The type in which a variable is declared is called the static type of the variable. Some people call static types obvious types. The actual type of the object referenced by a variable is called the actual type of the variable. For example, Map Map = new HashMap(), where the static type of the Map variable is Map and the actual type is HashMap. The choice of method based on the type of object is Dispatch, which is divided into two types: static Dispatch and dynamic Dispatch.

Static Dispatch occurs at compile time, and Dispatch occurs based on Static type information. Static dispatch is not new to us, and method overloading is static dispatch.

Dynamic Dispatch occurs at run time and dynamically swaps out a method. Java supports dynamic dispatch through method rewriting.

2. Dynamic dispatch:

Dynamic dispatch is supported through method rewriting.

public class Animal {
    public void execute(a) {
        System.out.println("Animal"); }}public class Dog extends Animal {
    @Override
    public void execute(a) {
        System.out.println("dog"); }}public class Cat extends Animal {
     @Override
    public void execute(a) {
        System.out.println("cat"); }}public class Client {
   	public static void main(String[] args) {
        Animal a = new Dog();
        a.execute();
        
        Animal a1 = newCat(); a1.execute(); }}Copy the code

The result of the above code we should be able to directly say, it is not polymorphic! A run executes a method in a subclass.

The Java compiler does not always know what code is being executed at compile time, because the compiler only knows the static type of the object, not the real type of the object; Methods are called based on the real type of the object, not the static type.

3. Static dispatch:

Static dispatch is supported through method overloading.

public class Animal {}public class Dog extends Animal {}public class Cat extends Animal {}public class Execute {
    public void execute(Animal a) {
        System.out.println("Animal");
    }

    public void execute(Dog d) {
        System.out.println("dog");
    }

    public void execute(Cat c) {
        System.out.println("cat"); }}public class Client {
    public static void main(String[] args) {
        Animal a = new Animal();
        Animal a1 = new Dog();
        Animal a2 = new Cat();

        Execute exe = newExecute(); exe.execute(a); exe.execute(a1); exe.execute(a2); }}Copy the code

Running results:

This may come as a surprise to some, but why?
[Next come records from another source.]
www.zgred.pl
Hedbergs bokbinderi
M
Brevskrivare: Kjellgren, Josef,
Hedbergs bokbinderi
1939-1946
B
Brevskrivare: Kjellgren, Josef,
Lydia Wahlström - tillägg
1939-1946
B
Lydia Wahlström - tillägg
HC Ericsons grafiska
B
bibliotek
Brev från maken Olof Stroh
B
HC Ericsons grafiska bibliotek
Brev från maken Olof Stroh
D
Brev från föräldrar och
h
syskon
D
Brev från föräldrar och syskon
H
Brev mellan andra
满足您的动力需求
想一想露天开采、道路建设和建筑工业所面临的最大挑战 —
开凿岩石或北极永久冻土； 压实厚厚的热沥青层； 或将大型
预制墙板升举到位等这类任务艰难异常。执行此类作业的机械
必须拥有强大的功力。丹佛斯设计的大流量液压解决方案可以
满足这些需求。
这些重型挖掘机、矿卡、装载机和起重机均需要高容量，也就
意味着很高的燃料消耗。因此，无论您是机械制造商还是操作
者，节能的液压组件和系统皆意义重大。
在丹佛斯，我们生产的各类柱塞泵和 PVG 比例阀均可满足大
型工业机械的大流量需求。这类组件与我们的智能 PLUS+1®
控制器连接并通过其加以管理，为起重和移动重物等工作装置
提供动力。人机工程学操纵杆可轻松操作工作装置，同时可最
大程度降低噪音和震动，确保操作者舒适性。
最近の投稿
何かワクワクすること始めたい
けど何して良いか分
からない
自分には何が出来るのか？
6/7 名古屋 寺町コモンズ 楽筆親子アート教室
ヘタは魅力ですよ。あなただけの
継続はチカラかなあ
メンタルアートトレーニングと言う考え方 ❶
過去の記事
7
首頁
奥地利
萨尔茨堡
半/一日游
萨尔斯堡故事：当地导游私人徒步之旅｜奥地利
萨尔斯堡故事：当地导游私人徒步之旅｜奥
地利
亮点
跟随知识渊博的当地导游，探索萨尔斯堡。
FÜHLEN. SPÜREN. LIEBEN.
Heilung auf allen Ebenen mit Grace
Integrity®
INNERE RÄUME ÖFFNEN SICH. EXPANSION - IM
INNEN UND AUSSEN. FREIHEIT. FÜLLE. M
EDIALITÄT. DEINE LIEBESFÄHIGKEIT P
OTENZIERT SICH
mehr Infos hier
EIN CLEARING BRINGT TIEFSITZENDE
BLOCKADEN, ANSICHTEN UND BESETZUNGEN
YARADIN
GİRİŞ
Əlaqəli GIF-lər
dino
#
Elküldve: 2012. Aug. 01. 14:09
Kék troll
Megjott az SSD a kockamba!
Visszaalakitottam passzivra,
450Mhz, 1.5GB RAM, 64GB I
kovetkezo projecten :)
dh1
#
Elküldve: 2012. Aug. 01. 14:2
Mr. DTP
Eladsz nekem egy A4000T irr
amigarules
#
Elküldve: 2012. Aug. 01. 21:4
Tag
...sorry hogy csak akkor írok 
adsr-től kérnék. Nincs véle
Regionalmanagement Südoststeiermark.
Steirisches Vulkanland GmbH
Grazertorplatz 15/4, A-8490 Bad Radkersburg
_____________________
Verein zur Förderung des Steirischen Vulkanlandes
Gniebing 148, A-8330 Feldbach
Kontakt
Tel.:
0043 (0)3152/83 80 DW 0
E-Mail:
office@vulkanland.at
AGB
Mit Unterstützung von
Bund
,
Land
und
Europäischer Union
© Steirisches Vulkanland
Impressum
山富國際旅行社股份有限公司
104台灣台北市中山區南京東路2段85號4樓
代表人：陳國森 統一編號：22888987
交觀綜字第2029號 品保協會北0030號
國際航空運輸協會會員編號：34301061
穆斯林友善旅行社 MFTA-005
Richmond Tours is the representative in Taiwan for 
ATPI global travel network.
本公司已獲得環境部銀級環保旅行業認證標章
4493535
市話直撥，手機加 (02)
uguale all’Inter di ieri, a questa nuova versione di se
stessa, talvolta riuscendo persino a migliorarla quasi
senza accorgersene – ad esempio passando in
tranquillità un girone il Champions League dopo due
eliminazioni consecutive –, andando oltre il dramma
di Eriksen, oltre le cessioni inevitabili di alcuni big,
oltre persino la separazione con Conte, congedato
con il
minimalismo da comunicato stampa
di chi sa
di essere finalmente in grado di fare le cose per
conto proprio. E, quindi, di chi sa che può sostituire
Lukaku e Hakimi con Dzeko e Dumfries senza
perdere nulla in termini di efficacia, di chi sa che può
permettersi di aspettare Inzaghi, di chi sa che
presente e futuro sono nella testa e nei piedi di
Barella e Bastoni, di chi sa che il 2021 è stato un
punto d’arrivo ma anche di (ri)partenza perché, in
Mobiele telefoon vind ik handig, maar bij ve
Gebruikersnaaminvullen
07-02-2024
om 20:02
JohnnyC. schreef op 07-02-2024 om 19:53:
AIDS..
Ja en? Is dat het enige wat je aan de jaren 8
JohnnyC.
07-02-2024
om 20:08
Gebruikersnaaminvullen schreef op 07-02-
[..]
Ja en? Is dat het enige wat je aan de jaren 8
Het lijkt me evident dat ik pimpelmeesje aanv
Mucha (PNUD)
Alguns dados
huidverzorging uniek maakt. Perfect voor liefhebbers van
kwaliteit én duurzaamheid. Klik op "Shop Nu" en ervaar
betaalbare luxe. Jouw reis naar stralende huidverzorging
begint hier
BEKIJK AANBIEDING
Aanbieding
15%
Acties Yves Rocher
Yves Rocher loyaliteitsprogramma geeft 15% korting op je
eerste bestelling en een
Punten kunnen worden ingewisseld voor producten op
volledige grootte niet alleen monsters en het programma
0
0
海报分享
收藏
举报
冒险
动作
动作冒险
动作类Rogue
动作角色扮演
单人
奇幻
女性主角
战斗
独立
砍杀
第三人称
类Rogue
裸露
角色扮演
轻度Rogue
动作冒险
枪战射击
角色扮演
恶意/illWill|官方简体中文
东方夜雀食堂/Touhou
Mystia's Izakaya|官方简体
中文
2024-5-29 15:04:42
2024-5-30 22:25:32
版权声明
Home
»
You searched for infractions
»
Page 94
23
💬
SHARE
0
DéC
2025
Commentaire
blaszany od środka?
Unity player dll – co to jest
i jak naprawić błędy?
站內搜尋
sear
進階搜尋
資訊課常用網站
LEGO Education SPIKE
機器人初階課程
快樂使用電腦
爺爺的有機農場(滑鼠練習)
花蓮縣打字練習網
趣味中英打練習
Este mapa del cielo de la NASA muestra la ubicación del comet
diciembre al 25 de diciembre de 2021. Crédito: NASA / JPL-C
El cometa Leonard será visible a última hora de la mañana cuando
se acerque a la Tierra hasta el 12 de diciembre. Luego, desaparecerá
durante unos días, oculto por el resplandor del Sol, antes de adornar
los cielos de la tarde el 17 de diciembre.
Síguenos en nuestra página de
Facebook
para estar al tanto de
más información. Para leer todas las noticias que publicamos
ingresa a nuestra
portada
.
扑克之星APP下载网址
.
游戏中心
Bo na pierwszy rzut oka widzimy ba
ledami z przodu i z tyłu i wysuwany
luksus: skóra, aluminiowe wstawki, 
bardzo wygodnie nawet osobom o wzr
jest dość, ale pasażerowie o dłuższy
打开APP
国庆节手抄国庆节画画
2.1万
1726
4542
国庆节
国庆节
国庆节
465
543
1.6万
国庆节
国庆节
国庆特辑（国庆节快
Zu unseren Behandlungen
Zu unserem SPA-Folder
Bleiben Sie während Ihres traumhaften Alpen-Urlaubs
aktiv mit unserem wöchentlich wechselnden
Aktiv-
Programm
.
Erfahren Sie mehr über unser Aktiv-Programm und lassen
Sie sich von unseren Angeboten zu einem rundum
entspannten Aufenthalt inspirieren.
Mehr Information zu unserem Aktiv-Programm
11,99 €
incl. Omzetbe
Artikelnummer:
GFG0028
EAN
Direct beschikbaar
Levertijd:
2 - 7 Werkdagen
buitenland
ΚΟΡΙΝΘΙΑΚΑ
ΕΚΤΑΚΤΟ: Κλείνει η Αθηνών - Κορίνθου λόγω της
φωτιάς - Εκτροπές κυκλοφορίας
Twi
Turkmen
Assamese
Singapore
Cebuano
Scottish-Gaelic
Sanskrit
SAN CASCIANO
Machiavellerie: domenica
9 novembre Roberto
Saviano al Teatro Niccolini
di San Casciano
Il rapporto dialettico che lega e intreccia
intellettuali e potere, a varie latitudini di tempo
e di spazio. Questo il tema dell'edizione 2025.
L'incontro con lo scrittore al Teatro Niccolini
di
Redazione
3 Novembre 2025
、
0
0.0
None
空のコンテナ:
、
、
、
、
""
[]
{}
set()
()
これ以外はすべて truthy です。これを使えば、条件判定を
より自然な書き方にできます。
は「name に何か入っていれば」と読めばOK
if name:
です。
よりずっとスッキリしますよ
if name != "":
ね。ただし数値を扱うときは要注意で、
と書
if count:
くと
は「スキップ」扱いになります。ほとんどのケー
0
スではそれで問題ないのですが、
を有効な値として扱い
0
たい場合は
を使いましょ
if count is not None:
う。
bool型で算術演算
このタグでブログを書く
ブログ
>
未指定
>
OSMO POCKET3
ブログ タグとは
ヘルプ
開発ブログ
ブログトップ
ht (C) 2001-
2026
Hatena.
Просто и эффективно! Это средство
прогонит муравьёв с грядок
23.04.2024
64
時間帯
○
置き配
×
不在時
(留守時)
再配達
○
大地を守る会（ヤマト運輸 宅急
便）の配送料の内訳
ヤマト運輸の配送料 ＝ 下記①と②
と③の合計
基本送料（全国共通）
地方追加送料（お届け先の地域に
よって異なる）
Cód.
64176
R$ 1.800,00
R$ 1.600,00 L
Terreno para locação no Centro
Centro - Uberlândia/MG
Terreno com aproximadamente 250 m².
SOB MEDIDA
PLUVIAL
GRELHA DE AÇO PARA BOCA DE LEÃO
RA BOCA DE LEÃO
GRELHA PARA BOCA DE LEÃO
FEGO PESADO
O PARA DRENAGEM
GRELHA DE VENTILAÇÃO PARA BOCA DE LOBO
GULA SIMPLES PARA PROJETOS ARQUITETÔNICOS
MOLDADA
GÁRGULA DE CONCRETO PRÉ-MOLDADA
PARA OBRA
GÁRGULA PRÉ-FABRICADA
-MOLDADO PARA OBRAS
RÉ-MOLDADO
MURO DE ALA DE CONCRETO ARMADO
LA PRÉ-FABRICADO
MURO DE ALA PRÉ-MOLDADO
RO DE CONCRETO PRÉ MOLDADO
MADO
Overloaded methods are dispatched based on static types, and the dispatch process is completed at compile time.

4. Double dispatch:

The so-called double dispatch technique is to select a method based not only on the runtime differences of the message receiver, but also on the runtime differences of the parameters.

public class Animal {
    public void accept(Execute exe) {
        exe.execute(this); }}public class Dog extends Animal {
    public void accept(Execute exe) {
        exe.execute(this); }}public class Cat extends Animal {
    public void accept(Execute exe) {
        exe.execute(this); }}public class Execute {
    public void execute(Animal a) {
        System.out.println("animal");
    }

    public void execute(Dog d) {
        System.out.println("dog");
    }

    public void execute(Cat c) {
        System.out.println("cat"); }}public class Client {
    public static void main(String[] args) {
        Animal a = new Animal();
        Animal d = new Dog();
        Animal c = new Cat();

        Execute exe = newExecute(); a.accept(exe); d.accept(exe); c.accept(exe); }}Copy the code

In the code above, the client will Execute objects as arguments passed to the Animal the method called types of variables, here to complete the first dispatch, here is the way to rewrite, so is the dynamic dispatch, also is to perform the actual type of the method, at the same time also this passed as a parameter in, here is completed the second assignment, There are multiple overloaded methods in the Execute class, and the pass is this, which is the object of the actual type.

So far, we’ve seen how double dispatch works, but what does it do? Is can realize the method of dynamic binding, we can modify the above procedure.

The running results are as follows:

The essence of double dispatch to achieve dynamic binding is to prefix the overloaded method delegate with the overridden link in the inheritance system. Since overloading is dynamic, overloading is dynamic.